Sent from London to New York to bring a dying friend’s message to his daughter, Mary, Sam Dean arrives in Queens, steeped in a mesh of Caribbean and Hispanic culture, looking forward to reconnecting with family and old friends.
But his relaxing holiday turns dark when Mary disappears, and Sammy is caught up in a world of murder, sex, and corrupt politics that threatens to turn his world upside down.
Melded with social commentary around race, class and gentrification, Point of Darkness is a gripping thriller, still eerily relevant.
Mike Phillips was born in Georgetown, Guyana. He came to Britain as a child and grew up in London. He was educated at the University of London and the University of Essex, and gained a Postgraduate Certificate of Education at Goldsmiths College, London.
He worked for the BBC as a journalist and broadcaster between 1972 and 1983 on television programmes including The Late Show and Omnibus, before becoming a lecturer in media studies at the University of Westminster. He has written full-time since 1992. He is best known for his crime fiction, including four novels featuring black journalist Sam Dean: Blood Rights (1989), which was adapted for BBC television, The Late Candidate (1990), winner of the Crime Writers' Association Macallan Silver Dagger for Fiction, Point of Darkness (1994) and An Image to Die For (1995). The Dancing Face (1997) is a thriller centred on a priceless Benin mask. His most recent novel, A Shadow of Myself (2000), is a thriller about a black documentary filmmaker working in Prague and a man who claims to be his brother. He is currently working on a sequel.
Mike Phillips co-wrote Windrush: The Irresistible Rise of Multi-Racial Britain (1998) to accompany a BBC television series telling the story of the Caribbean migrant workers who settled in post-war Britain. His book, London Crossings: A Biography of Black Britain (2001), is a series of interlinked essays and stories, a portrait of the city seen from locations as diverse as New York and Nairobi, London and Lodz, Washington and Warsaw.
This is another in the series about Sam Dean, a native of the Caribbean who now lives in London. He has been asked by the wife of a childhood friend, now dying, to find their daughter in New York. She hasn't responded to letters or phone calls about her father's condition.
This relatively simple setup leads Sam into fraud, corruption, noisy Caribbean neighborhoods in the heart of New York, and some near-death experiences. It also leads him to Scottsdale, Arizona, which led to the unintentional humor in the description of Scottsdale as a sleepy, slow town. Uh, yeah. Times change.

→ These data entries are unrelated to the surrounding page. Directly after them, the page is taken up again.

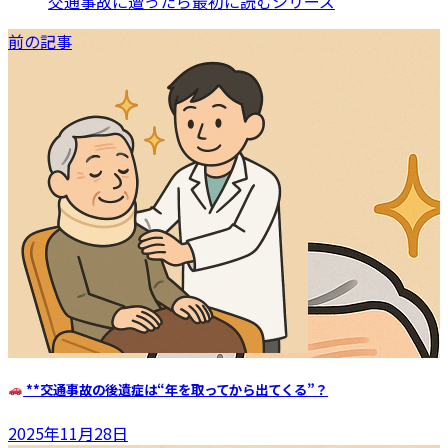
交通事故に遭ったら最初に読むシリーズ
前の記事
**交通事故の後遺症は“年を取ってから出てくる”？
2025年11月28日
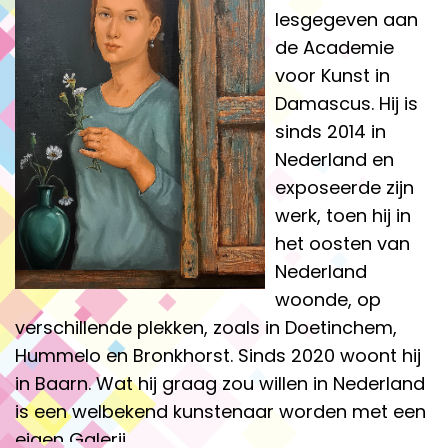
lesgegeven aan
de Academie
voor Kunst in
Damascus. Hij is
sinds 2014 in
Nederland en
exposeerde zijn
werk, toen hij in
het oosten van
Nederland
woonde, op
verschillende plekken, zoals in Doetinchem,
Hummelo en Bronkhorst. Sinds 2020 woont hij
in Baarn. Wat hij graag zou willen in Nederland
is een welbekend kunstenaar worden met een
eigen Galerij.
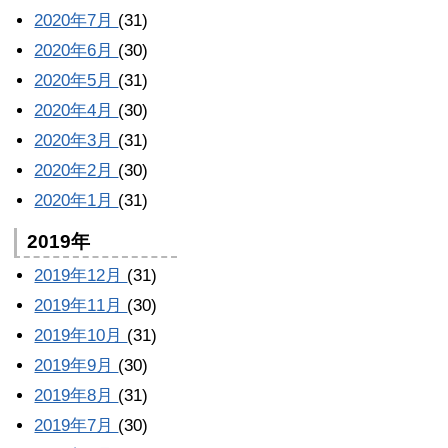
2020年7月
(31)
2020年6月
(30)
2020年5月
(31)
2020年4月
(30)
2020年3月
(31)
2020年2月
(30)
2020年1月
(31)
2019年
2019年12月
(31)
2019年11月
(30)
2019年10月
(31)
2019年9月
(30)
2019年8月
(31)
2019年7月
(30)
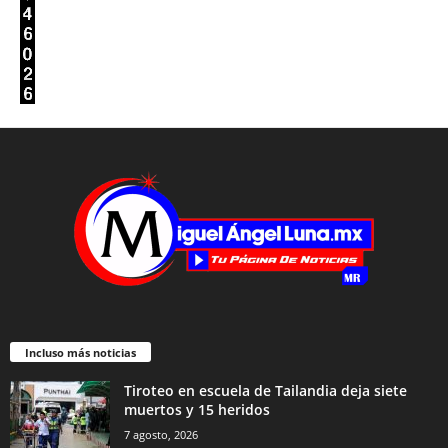
Incluso más noticias
Tiroteo en escuela de Tailandia deja siete
muertos y 15 heridos
7 agosto, 2026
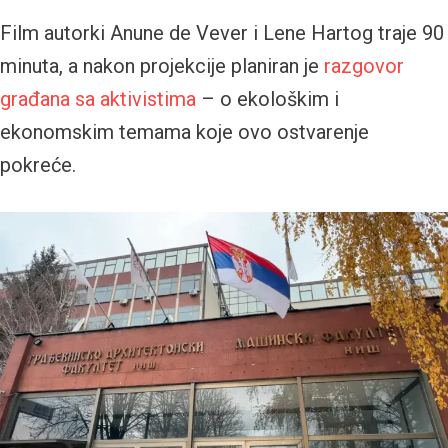
Film autorki Anune de Vever i Lene Hartog traje 90
minuta, a nakon projekcije planiran je
razgovor
građana sa aktivistima
– o ekološkim i
ekonomskim temama koje ovo ostvarenje
pokreće.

The main thrust of the plot, however, involves Mary--the daughter--being caught up in the American Dream of improving her lot. Unfortunately, this involves pornography, the Mob, African graft, and Sam's ability to have sex in the most bizarre situations imaginable.
The story was loose, the plot a little limp, but the characterizations were as fun to read as usual. Sam's on-again-off-again photographer friend Sophia is a major part of this story. That's a good thing; she is an unlikely foil for Sam, but a character carefully drawn and exciting to read about. But, overall, Sam needs to go back to London and solve crimes there; he does better on his own turf.